Detection and Functional Evaluation of −262A/T and −188A/G Polymorphisms of SLAM Gene in Patients with Systemic Lupus Erythematosus

Abstract

Signaling lymphocytic activation molecule (SLAM) has been related to the pathology of systemic lupus erythematosus (SLE) through regulation of T cell-dependent humoral immune responses.
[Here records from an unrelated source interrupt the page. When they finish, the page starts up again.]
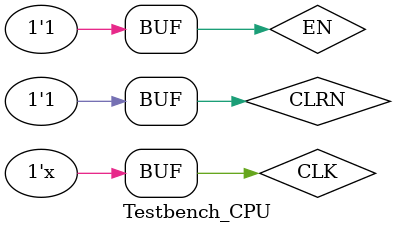
<source format=v>
`timescale 1ns / 1ps


module Testbench_CPU();
    
    reg         CLK,EN,CLRN;
    
    initial begin 
        CLK=0;
        CLRN=0;
        EN=1;
        #10
        CLRN<=1;
    end
    
    always #5 CLK=~CLK;
    
    CPU_Design CPU(
        .CLK(CLK),
        .EN(EN),
        .CLRN(CLRN)
    );
    
endmodule

</source>
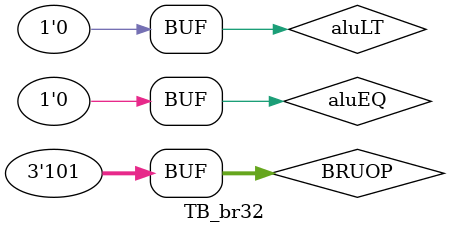
<source format=v>
`timescale 1ns / 1ps


module TB_br32;

	// Inputs
	reg [2:0] BRUOP;
	reg aluEQ;
	reg aluLT;

	// Outputs
	wire doBranch;

	// Instantiate the Unit Under Test (UUT)
	br uut (
		.BRUOP(BRUOP), 
		.aluEQ(aluEQ), 
		.aluLT(aluLT), 
		.doBranch(doBranch)
	);

	initial begin
		// Initialize Inputs
		BRUOP = 0;
		aluEQ = 0;
		aluLT = 0;

		// Wait 100 ns for global reset to finish
		#100;
		
		//EQ = 0,
		BRUOP = 0;
		aluEQ = 0;
		#50;
		aluEQ = 1;
		#50;

		//NE = 1, 
		BRUOP = 1;
		aluEQ = 0;
		#50;
		aluEQ = 1;
		#50;
		aluEQ = 0;
		//LT = 2,
		BRUOP = 2;
		aluLT = 0;
		#50;
		aluLT = 1;
		#50;

		//GE = 3,
		BRUOP = 3;
		aluLT = 0;
		#50;
		aluLT = 1;
		#50;
		aluLT = 0;
		//JAL = 4,
		BRUOP = 4;

		#100;

		//JALR = 5;
		BRUOP = 5;

		#100;

		// Add stimulus here

	end
      
endmodule


</source>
We investigated the functional associations of the -262A/T and -188A/G polymorphisms of SLAM in Chinese patients with SLE. Genotyping of -262A/T (rs2295614) and -188A/G (rs2295613) in SLAM was carried out in 248 cases and 278 controls. Promoter activities of haplotypes on the SLAM gene were evaluated with the dual-luciferase reporter system. The mRNA expressions of SLAM on peripheral blood mononuclear cells (PBMC) of SLE patients with different genotypes were determined by real-time polymerase chain reaction. Frequencies of -262A allele and -188G allele were significantly higher in SLE patients than in controls. Haplotype analysis and multifactorial logistic regression analysis showed that individuals with the AG/AG haplotype had increased susceptibility to SLE (p = 0.002, OR 1.478, 95% CI 1.152-1.897). In response to PHA stimulation, the SLAM mRNA expression on PBMC of SLE patients was significantly higher in -262A-188G haplotype homozygotes compared with -262A-188G heterozygotes and individuals with other genotypes. Our findings suggest that -262A-188G haplotype in the SLAM gene promoter contributes to the risk of SLE by increasing the expression of SLAM.